Some solutions skip this check and only validate the moves, but a grid where the knight starts elsewhere (like `grid[1][1] = 0`) would be invalid even if all moves are correct knight moves.
wrong_approach: "Only checking if consecutive moves are valid knight moves"
correct_approach: "First verify grid[0][0] == 0, then validate all moves"
- title: Checking All 8 Directions Instead of Just Validating Distances
description: |
You don't need to enumerate all 8 knight move directions and check if the next position matches one of them.
The simpler approach is to compute the absolute row and column differences between consecutive positions. A valid knight move has distances that are either `(1, 2)` or `(2, 1)`.
wrong_approach: "Generating all 8 possible next positions and checking membership"
correct_approach: "Check if (abs(dr), abs(dc)) forms a valid knight move pattern"
- title: Off-by-One in Move Iteration
description: |
The grid contains values from `0` to `n*n - 1`. When checking consecutive moves, you iterate from move `0` to move `n*n - 2` (not `n*n - 1`), comparing each move `k` with move `k+1`.
Going up to `n*n - 1` would cause an index-out-of-bounds error when accessing move `n*n`.
key_takeaways:
- "**Position mapping**: Converting grid values to coordinates enables O(1) lookup for any move number"
- "**Knight move validation**: A knight move is valid if the absolute differences in coordinates are `(1, 2)` or `(2, 1)`"
- "**Sequential verification**: When validating a path, check each consecutive pair rather than trying to reconstruct the entire path"
- "**Constraint checking**: Always verify initial conditions (starting position) before validating the sequence"

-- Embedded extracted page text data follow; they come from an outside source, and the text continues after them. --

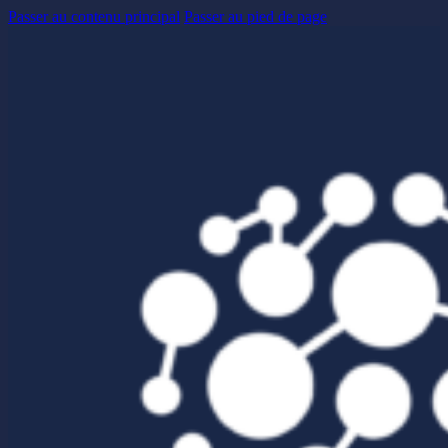
Passer au contenu principal
Passer au pied de page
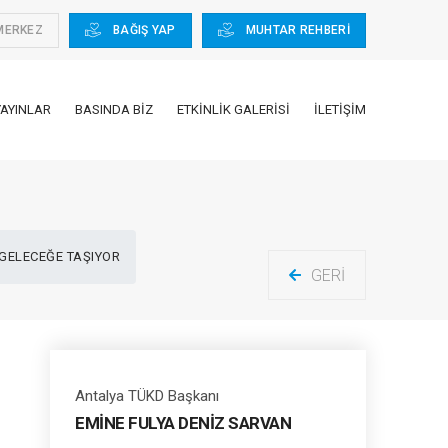
MERKEZ
BAĞIŞ YAP
MUHTAR REHBERİ
YAYINLAR
BASINDA BIZ
ETKINLIK GALERISI
İLETIŞIM
 GELECEĞE TAŞIYOR
GERI
Antalya TÜKD Başkanı
EMİNE FULYA DENİZ SARVAN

time_complexity: "O(n^2). We iterate through all n*n cells once to build the position map, then iterate through n*n - 1 consecutive pairs to validate moves."
space_complexity: "O(n^2). We store a position lookup containing n*n entries mapping move numbers to coordinates."
solutions:
- approach_name: Position Mapping
is_optimal: true
code: |
def check_valid_grid(grid: list[list[int]]) -> bool:
n = len(grid)
# Knight must start at top-left corner
if grid[0][0] != 0:
return False
# Build position lookup: move number -> (row, col)
positions = {}
for r in range(n):
for c in range(n):
positions[grid[r][c]] = (r, c)
# Verify each consecutive move is a valid knight move
for move in range(n * n - 1):
r1, c1 = positions[move]
r2, c2 = positions[move + 1]
# Calculate absolute differences
dr = abs(r2 - r1)
dc = abs(c2 - c1)
# Valid knight move: (1,2) or (2,1)
if not ((dr == 1 and dc == 2) or (dr == 2 and dc == 1)):
return False
return True
explanation: |
**Time Complexity:** O(n^2) — We scan the grid once to build the lookup, then validate n^2 - 1 moves.

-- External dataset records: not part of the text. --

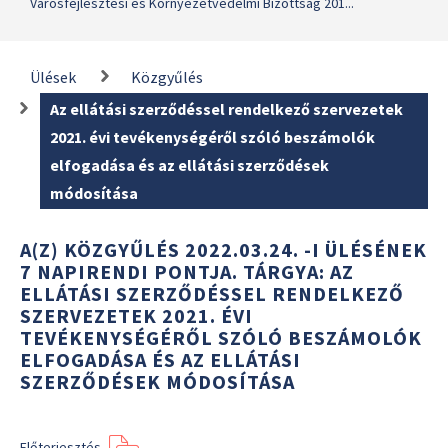
Városfejlesztési és Környezetvédelmi Bizottság 201...
Ülések
Közgyűlés
Az ellátási szerződéssel rendelkező szervezetek
2021. évi tevékenységéről szóló beszámolók
elfogadása és az ellátási szerződések
módosítása
A(Z) KÖZGYŰLÉS 2022.03.24. -I ÜLÉSÉNEK
7 NAPIRENDI PONTJA. TÁRGYA: AZ
ELLÁTÁSI SZERZŐDÉSSEL RENDELKEZŐ
SZERVEZETEK 2021. ÉVI
TEVÉKENYSÉGÉRŐL SZÓLÓ BESZÁMOLÓK
ELFOGADÁSA ÉS AZ ELLÁTÁSI
SZERZŐDÉSEK MÓDOSÍTÁSA
Előterjesztés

**Space Complexity:** O(n^2) — The position dictionary stores one entry per cell.
We first ensure the knight starts at (0,0), then build a mapping from move numbers to positions. Finally, we check each consecutive pair of moves to verify they form valid knight moves.

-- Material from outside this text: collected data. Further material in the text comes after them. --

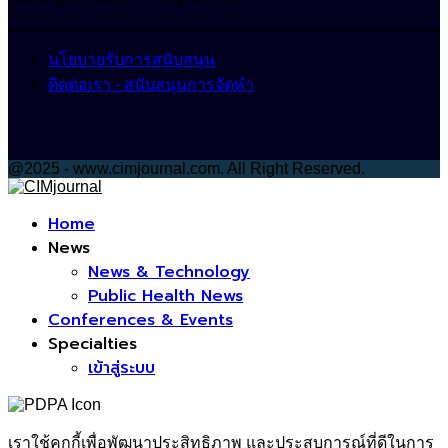
นโยบายรับการสนับสนุน
ติดต่อเรา - สนับสนุนการจัดทำ
@2025 - www.cimjournal.com. All Right Reserved.
Facebook
Home
News
News & Technology
Public Health News
Conferences & Events
Specialties
เข้าสู่ระบบ
เราใช้คุกกี้เพื่อพัฒนาประสิทธิภาพ และประสบการณ์ที่ดีในการ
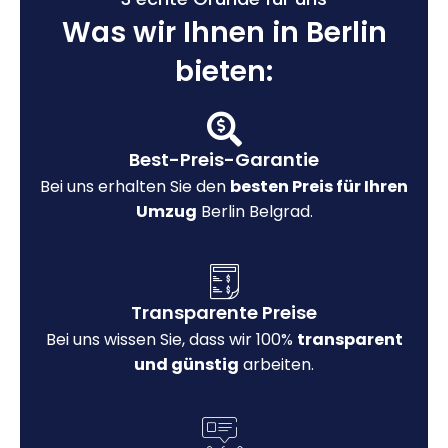
Was wir Ihnen in Berlin
bieten:
Best-Preis-Garantie
Bei uns erhalten Sie den
besten Preis für Ihren
Umzug
Berlin Belgrad.
Transparente Preise
Bei uns wissen Sie, dass wir 100%
transparent
und günstig
arbeiten.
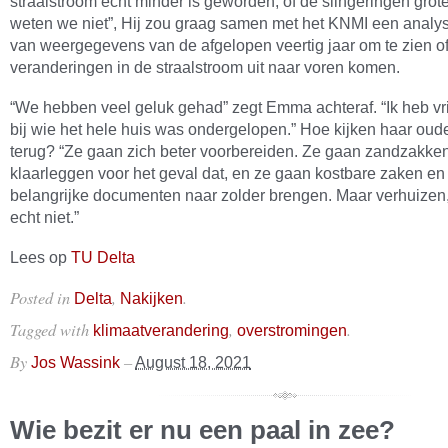
straalstroom echt minder is geworden, of de slingeringen grote
weten we niet”, Hij zou graag samen met het KNMI een analy
van weergegevens van de afgelopen veertig jaar om te zien o
veranderingen in de straalstroom uit naar voren komen.
“We hebben veel geluk gehad” zegt Emma achteraf. “Ik heb v
bij wie het hele huis was ondergelopen.” Hoe kijken haar oud
terug? “Ze gaan zich beter voorbereiden. Ze gaan zandzakke
klaarleggen voor het geval dat, en ze gaan kostbare zaken en
belangrijke documenten naar zolder brengen. Maar verhuizen,
echt niet.”
Lees op
TU Delta
Posted in
,
.
Delta
Nakijken
Tagged with
,
.
klimaatverandering
overstromingen
By
–
Jos Wassink
August 18, 2021
Wie bezit er nu een paal in zee?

- approach_name: Direct Grid Search
is_optimal: false
code: |
def check_valid_grid(grid: list[list[int]]) -> bool:
n = len(grid)
# Knight must start at top-left corner
if grid[0][0] != 0:
return False
# All 8 possible knight moves
knight_moves = [
(-2, -1), (-2, 1), (-1, -2), (-1, 2),
(1, -2), (1, 2), (2, -1), (2, 1)
]
# Find position of move 0 (must be at 0,0)
row, col = 0, 0
# Verify each move from 0 to n*n-2
for move in range(n * n - 1):
found = False
# Try all 8 knight moves to find the next position
for dr, dc in knight_moves:
nr, nc = row + dr, col + dc
# Check bounds and if this is the next move
if 0 <= nr < n and 0 <= nc < n and grid[nr][nc] == move + 1:
row, col = nr, nc
found = True
break
if not found:
return False
return True
explanation: |
**Time Complexity:** O(n^2) — We check up to 8 neighbors for each of the n^2 moves.
**Space Complexity:** O(1) — We only store the current position and constants.
This approach follows the knight move-by-move. Starting from (0,0), we search all 8 possible knight destinations to find the cell containing the next move number. While this uses less space, it requires searching neighbors at each step.